Indigenous inclusion on such panels and committees is necessary, says Cardinal, and she points to the collapse of both the federal-provincial Joint Oil Sand Monitoring program and major changes to the Alberta Environmental Monitoring, Evaluation and Reporting.

“A huge part of the reason why JOSM … and AEMARA failed was the lack of Indigenous inclusion all around,” said Cardinal. “There were a lot of good ideas coming forward from First Nations and Metis people ... (but) every angle that the First Nations and Metis were trying to be included (in) wasn’t being acknowledged at all.”

Cardinal praises Premier Rachel Notley for moving government business away from the patriarchal system of deciding what’s best for Indigenous peoples.

“Notley really seems to be understanding that … you can have all this power and all this money and all this authority, but until you sit down with First Nations and Metis as equals, we’re not going to move ahead in this province,” said Cardinal.

The Energy Efficiency Advisory Panel, chaired by Dr. David Wheeler, will be meeting with Albertans, Indigenous organizations, and stakeholders to determine the types of energy savings programs that Energy Efficiency Alberta can deliver in the short and medium-term. The panel will makes its recommendations to the government this fall.

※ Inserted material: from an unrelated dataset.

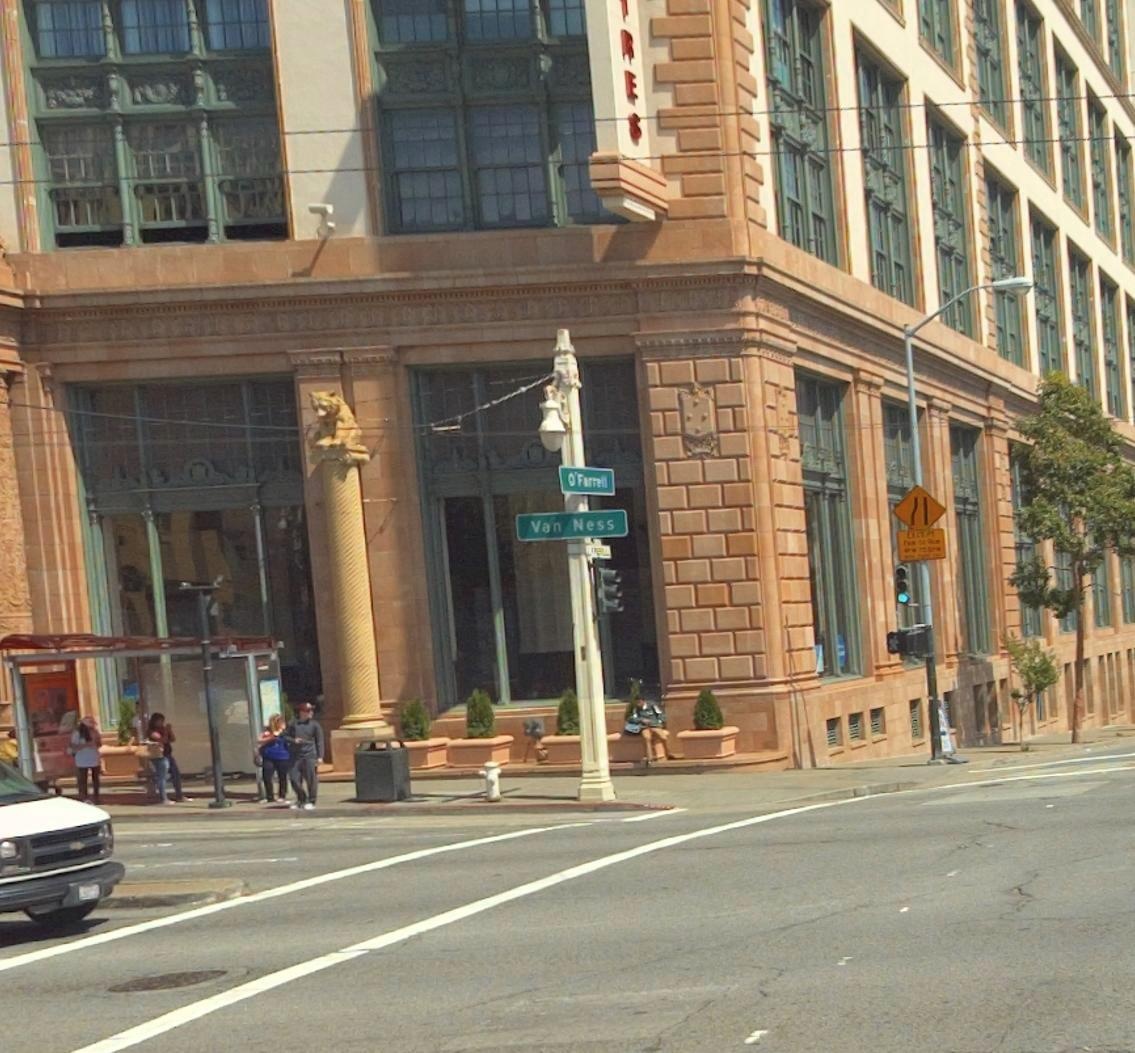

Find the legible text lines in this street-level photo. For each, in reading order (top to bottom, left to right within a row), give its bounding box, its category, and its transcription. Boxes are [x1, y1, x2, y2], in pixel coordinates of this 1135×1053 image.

The goal is to have new programs and services in place early in 2017.

Green energy is something already embraced by many Indigenous communities. In 2015, Montana First Nation undertook two solar projects, including erecting a solar roof on its water treatment plant. Saddlelake Cree Nation is also creating a solar project to power their water treatment plant. The Lubicon Cree Nation built installed solar panels for its health centre in Little Buffalo.

In 2014, Keepers of the Athabasca worked with Athabasca Chipewyan First Nation to erect solar panels on the youth and Elder lodge.

“Solar (energy) is a big focus right now,” said Cardinal, but she notes that “creating new circles,” such as solar energy, is not what renewable resources is all about.

“What I’m going to work on in the next year is food sovereignty again. And that to me is a form of renewal. It’s (about) returning back to the original circles of growing your own food,” she said.